### Material provided
------------------------------------------------------------------------
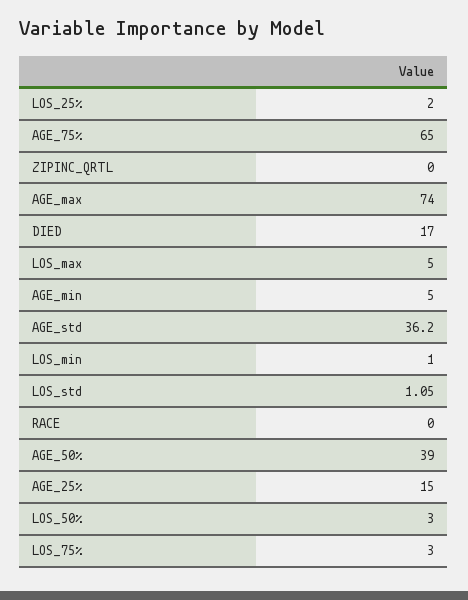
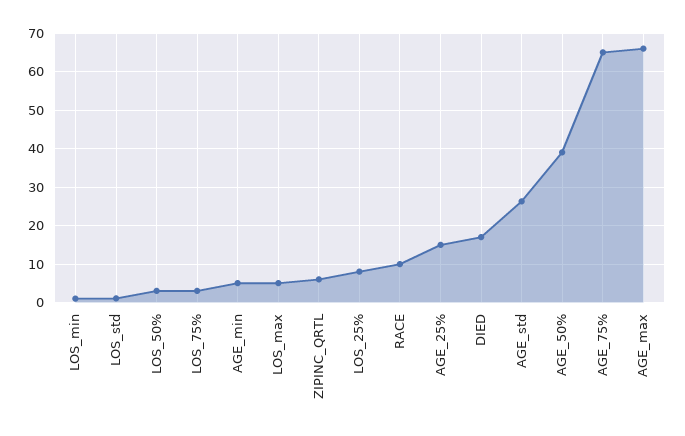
  {
-   "LOS_25%": 2,
+   "LOS_25%": 8,
    "AGE_75%": 65,
-   "ZIPINC_QRTL": 0,
+   "ZIPINC_QRTL": 6,
-   "AGE_max": 74,
+   "AGE_max": 66,
    "DIED": 17,
    "LOS_max": 5,
    "AGE_min": 5,
-   "AGE_std": 36.2,
+   "AGE_std": 26,
    "LOS_min": 1,
    "LOS_std": 1.05,
-   "RACE": 0,
+   "RACE": 10,
    "AGE_50%": 39,
    "AGE_25%": 15,
    "LOS_50%": 3,
    "LOS_75%": 3
  }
------------------------------------------------------------------------
### Exercise directions
The records above should be repeated exactly, with no pictures in the copy.

### Response
  {
-   "LOS_25%": 2,
+   "LOS_25%": 8,
    "AGE_75%": 65,
-   "ZIPINC_QRTL": 0,
+   "ZIPINC_QRTL": 6,
-   "AGE_max": 74,
+   "AGE_max": 66,
    "DIED": 17,
    "LOS_max": 5,
    "AGE_min": 5,
-   "AGE_std": 36.2,
+   "AGE_std": 26,
    "LOS_min": 1,
    "LOS_std": 1.05,
-   "RACE": 0,
+   "RACE": 10,
    "AGE_50%": 39,
    "AGE_25%": 15,
    "LOS_50%": 3,
    "LOS_75%": 3
  }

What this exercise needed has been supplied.